_Description of the task:_
Only the lines holding "butt" are wanted; find them in the listing and return each one.

Segment Open

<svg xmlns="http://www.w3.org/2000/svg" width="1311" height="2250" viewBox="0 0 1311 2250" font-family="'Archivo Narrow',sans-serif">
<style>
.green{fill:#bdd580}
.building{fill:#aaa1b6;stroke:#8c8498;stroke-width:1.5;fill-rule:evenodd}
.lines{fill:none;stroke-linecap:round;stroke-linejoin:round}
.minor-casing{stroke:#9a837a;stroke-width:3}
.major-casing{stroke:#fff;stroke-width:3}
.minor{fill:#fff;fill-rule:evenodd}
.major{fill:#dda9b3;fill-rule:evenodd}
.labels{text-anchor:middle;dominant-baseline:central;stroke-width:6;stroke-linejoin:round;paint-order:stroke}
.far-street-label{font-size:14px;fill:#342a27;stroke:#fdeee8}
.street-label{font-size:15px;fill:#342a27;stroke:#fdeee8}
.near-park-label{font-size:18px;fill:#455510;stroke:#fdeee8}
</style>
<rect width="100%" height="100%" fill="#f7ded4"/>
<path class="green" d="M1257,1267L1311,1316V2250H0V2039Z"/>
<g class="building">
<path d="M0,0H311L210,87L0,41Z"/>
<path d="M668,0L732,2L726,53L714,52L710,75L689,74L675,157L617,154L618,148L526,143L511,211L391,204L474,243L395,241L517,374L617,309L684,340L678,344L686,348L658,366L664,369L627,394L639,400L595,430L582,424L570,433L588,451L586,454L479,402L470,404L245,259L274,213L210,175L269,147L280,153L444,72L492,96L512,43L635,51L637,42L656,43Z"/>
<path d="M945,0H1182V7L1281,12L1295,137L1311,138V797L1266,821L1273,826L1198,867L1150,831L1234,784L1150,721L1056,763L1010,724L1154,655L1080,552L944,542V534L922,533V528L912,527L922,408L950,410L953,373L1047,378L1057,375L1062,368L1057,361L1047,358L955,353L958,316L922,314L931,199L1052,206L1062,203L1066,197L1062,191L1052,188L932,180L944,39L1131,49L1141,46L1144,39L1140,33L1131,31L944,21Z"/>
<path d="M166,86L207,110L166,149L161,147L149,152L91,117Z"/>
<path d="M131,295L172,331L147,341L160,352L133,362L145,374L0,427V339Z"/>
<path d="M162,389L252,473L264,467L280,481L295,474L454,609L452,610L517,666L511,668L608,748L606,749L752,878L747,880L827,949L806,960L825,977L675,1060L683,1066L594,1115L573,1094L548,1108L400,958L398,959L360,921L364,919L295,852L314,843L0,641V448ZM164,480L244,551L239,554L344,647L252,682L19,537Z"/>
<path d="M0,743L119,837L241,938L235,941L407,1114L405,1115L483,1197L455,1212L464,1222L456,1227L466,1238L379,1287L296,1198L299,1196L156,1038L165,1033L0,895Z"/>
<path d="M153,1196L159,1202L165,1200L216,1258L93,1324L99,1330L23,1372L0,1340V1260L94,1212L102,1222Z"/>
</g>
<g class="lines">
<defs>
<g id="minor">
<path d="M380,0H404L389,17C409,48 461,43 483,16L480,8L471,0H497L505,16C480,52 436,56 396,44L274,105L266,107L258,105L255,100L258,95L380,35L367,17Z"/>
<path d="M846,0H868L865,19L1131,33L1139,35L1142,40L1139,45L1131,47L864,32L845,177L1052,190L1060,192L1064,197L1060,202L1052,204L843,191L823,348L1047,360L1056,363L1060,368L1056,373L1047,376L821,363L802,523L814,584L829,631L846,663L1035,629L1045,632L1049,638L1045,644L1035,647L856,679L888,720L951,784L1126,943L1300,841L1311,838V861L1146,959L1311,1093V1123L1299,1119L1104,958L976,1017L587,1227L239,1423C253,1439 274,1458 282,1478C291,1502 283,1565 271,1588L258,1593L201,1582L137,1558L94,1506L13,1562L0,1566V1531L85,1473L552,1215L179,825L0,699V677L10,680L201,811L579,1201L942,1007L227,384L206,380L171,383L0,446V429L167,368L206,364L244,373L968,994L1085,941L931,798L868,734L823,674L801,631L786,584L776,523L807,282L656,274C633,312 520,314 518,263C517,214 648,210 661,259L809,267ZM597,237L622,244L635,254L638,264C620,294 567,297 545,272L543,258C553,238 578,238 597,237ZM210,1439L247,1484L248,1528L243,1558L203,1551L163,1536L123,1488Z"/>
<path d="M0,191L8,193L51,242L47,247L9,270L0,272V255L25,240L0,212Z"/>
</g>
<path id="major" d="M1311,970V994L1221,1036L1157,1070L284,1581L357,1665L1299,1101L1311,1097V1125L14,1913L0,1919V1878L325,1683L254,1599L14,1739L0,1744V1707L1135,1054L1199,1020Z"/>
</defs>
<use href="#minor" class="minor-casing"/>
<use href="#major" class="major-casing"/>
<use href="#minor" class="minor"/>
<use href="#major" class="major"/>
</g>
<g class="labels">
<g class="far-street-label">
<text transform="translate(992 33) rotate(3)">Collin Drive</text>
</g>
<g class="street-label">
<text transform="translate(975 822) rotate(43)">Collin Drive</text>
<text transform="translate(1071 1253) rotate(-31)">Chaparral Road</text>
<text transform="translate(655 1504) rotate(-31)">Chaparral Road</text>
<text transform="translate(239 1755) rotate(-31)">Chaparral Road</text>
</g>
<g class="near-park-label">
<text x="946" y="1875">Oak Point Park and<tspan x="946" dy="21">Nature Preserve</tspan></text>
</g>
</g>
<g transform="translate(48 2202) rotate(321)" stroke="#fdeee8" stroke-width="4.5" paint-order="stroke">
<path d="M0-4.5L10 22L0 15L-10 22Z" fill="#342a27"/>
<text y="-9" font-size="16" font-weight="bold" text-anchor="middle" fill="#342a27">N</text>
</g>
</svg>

Segment Closed
Segment Open

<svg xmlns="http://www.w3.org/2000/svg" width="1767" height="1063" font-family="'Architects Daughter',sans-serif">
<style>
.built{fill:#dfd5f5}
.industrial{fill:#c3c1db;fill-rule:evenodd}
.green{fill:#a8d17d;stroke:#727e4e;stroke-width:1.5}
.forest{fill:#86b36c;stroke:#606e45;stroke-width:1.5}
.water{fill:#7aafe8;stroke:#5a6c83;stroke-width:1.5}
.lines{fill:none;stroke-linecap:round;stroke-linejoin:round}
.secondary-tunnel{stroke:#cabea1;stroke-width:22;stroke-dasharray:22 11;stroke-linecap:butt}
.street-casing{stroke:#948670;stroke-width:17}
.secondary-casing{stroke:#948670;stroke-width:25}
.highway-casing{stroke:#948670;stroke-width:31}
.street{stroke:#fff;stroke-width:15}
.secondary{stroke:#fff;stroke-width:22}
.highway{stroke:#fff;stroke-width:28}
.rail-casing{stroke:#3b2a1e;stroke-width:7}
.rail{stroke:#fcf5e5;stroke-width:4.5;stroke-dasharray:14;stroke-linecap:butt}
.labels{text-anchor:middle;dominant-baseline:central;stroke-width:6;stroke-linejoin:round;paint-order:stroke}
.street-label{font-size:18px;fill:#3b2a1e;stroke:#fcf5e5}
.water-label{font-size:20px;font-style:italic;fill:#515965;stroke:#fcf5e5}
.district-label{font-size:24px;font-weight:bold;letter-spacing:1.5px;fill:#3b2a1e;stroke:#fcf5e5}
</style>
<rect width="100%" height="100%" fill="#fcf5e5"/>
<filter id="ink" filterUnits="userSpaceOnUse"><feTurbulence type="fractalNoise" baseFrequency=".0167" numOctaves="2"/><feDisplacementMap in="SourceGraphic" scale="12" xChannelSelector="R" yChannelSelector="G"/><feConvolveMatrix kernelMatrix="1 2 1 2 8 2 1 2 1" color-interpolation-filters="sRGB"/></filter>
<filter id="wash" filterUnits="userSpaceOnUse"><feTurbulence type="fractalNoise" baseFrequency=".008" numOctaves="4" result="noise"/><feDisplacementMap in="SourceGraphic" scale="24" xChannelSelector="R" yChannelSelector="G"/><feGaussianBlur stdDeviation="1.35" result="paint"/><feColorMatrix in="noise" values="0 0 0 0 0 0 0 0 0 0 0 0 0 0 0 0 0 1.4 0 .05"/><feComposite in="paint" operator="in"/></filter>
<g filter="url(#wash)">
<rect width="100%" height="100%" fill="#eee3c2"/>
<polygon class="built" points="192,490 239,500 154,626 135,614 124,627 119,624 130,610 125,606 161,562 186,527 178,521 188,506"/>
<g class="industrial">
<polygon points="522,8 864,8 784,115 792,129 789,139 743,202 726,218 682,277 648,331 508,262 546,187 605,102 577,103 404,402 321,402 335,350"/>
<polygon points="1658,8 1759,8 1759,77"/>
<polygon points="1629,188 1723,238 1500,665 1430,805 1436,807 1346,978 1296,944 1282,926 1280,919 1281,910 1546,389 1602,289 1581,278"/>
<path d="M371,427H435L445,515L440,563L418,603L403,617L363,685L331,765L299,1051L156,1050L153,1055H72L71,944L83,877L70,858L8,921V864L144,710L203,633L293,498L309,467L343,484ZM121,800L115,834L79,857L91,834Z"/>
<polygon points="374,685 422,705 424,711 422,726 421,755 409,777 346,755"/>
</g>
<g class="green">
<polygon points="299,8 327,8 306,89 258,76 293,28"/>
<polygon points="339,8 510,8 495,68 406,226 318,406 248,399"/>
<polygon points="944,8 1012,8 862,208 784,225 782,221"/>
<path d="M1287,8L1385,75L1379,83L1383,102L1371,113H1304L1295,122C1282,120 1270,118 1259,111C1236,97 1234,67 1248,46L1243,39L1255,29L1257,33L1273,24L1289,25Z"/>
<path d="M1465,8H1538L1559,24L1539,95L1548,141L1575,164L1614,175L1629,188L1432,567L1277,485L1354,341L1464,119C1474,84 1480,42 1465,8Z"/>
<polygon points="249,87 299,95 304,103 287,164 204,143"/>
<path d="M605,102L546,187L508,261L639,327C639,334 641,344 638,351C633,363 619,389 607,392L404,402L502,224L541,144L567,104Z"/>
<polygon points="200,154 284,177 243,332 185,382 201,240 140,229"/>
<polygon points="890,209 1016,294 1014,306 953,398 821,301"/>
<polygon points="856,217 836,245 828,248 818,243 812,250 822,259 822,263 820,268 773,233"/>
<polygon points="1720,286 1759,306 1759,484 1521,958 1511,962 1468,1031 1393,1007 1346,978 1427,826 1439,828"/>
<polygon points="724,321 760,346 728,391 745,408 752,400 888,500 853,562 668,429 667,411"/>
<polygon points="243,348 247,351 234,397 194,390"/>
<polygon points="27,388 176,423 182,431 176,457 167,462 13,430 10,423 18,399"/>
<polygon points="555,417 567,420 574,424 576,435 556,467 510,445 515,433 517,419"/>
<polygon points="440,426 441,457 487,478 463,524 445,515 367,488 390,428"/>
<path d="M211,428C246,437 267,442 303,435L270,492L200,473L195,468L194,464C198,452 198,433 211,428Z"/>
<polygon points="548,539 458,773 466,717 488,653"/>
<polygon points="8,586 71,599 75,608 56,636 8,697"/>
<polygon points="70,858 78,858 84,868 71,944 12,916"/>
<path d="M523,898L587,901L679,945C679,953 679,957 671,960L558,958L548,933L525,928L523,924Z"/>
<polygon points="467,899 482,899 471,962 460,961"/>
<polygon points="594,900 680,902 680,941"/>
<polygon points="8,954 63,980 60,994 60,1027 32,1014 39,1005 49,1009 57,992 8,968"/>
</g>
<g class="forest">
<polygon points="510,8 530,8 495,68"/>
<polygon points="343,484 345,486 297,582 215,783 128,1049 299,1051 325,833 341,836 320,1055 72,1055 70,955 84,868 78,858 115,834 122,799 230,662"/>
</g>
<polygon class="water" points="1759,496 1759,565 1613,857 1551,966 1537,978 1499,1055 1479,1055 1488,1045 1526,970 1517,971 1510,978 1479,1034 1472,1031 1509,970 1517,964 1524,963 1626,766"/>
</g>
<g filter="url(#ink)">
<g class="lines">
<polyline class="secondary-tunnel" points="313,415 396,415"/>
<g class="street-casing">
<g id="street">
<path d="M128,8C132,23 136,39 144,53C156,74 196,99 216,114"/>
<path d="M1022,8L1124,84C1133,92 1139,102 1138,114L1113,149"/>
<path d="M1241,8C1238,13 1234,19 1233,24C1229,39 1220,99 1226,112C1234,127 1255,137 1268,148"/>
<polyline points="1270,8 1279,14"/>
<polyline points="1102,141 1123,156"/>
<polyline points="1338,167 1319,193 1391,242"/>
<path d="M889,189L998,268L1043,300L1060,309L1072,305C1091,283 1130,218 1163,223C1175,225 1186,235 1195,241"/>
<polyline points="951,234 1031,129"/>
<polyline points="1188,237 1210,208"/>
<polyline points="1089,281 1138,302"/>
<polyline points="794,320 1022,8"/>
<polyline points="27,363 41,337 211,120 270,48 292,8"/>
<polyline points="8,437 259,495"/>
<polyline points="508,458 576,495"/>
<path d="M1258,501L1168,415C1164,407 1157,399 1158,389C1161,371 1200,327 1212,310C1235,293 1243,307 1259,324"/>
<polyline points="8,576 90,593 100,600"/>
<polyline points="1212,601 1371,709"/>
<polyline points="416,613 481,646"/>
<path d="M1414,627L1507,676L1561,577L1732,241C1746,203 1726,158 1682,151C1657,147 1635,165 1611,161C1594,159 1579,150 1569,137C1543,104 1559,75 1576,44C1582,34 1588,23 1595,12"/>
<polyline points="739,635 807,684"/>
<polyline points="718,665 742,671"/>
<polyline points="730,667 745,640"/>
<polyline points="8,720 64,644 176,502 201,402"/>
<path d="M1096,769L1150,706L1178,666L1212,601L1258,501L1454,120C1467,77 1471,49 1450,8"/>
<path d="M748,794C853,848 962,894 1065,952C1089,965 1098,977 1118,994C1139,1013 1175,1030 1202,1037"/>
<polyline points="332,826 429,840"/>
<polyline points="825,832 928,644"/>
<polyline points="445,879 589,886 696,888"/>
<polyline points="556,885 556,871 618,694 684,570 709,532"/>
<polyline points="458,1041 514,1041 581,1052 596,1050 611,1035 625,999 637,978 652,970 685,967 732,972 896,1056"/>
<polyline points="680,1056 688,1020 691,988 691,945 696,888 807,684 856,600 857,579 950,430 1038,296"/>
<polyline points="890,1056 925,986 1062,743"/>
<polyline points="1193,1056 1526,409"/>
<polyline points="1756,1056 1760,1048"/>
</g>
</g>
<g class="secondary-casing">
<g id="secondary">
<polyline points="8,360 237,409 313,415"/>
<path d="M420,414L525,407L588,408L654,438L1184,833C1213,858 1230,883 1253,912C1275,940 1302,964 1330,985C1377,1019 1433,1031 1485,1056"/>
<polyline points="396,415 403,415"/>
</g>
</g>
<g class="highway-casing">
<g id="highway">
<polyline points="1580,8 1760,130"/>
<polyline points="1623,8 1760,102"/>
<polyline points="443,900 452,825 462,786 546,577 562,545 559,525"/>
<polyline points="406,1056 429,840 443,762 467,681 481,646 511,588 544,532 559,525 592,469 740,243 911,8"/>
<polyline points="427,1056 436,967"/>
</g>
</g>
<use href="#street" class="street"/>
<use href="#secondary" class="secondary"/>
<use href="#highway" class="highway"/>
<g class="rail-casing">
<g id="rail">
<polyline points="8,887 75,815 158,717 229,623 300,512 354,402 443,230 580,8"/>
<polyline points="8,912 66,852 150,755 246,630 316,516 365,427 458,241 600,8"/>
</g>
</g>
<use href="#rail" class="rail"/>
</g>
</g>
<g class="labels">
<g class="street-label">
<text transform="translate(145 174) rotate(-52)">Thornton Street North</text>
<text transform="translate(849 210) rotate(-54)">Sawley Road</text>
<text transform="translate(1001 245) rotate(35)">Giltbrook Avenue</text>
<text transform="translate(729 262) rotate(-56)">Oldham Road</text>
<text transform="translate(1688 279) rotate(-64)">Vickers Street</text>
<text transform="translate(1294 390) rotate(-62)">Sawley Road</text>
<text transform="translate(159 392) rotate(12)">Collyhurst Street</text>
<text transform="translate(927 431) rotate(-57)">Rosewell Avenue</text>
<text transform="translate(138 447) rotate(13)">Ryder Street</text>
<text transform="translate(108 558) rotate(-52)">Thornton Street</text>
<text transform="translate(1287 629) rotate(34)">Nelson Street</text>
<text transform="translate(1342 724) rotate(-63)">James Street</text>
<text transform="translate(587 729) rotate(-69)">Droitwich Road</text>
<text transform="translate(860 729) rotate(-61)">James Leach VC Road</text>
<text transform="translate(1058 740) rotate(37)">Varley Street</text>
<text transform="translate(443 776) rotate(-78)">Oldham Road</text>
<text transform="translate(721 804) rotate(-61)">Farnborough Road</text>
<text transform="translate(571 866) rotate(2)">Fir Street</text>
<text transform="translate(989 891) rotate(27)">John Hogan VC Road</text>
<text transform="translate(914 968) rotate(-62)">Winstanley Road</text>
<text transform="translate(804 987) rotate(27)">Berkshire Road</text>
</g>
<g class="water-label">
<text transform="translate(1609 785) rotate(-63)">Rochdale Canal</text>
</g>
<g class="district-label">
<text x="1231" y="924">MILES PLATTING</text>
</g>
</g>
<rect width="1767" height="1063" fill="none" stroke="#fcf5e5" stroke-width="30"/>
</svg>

Segment Closed

_Exercise output:_
.secondary-tunnel{stroke:#cabea1;stroke-width:22;stroke-dasharray:22 11;stroke-linecap:butt}
.rail{stroke:#fcf5e5;stroke-width:4.5;stroke-dasharray:14;stroke-linecap:butt}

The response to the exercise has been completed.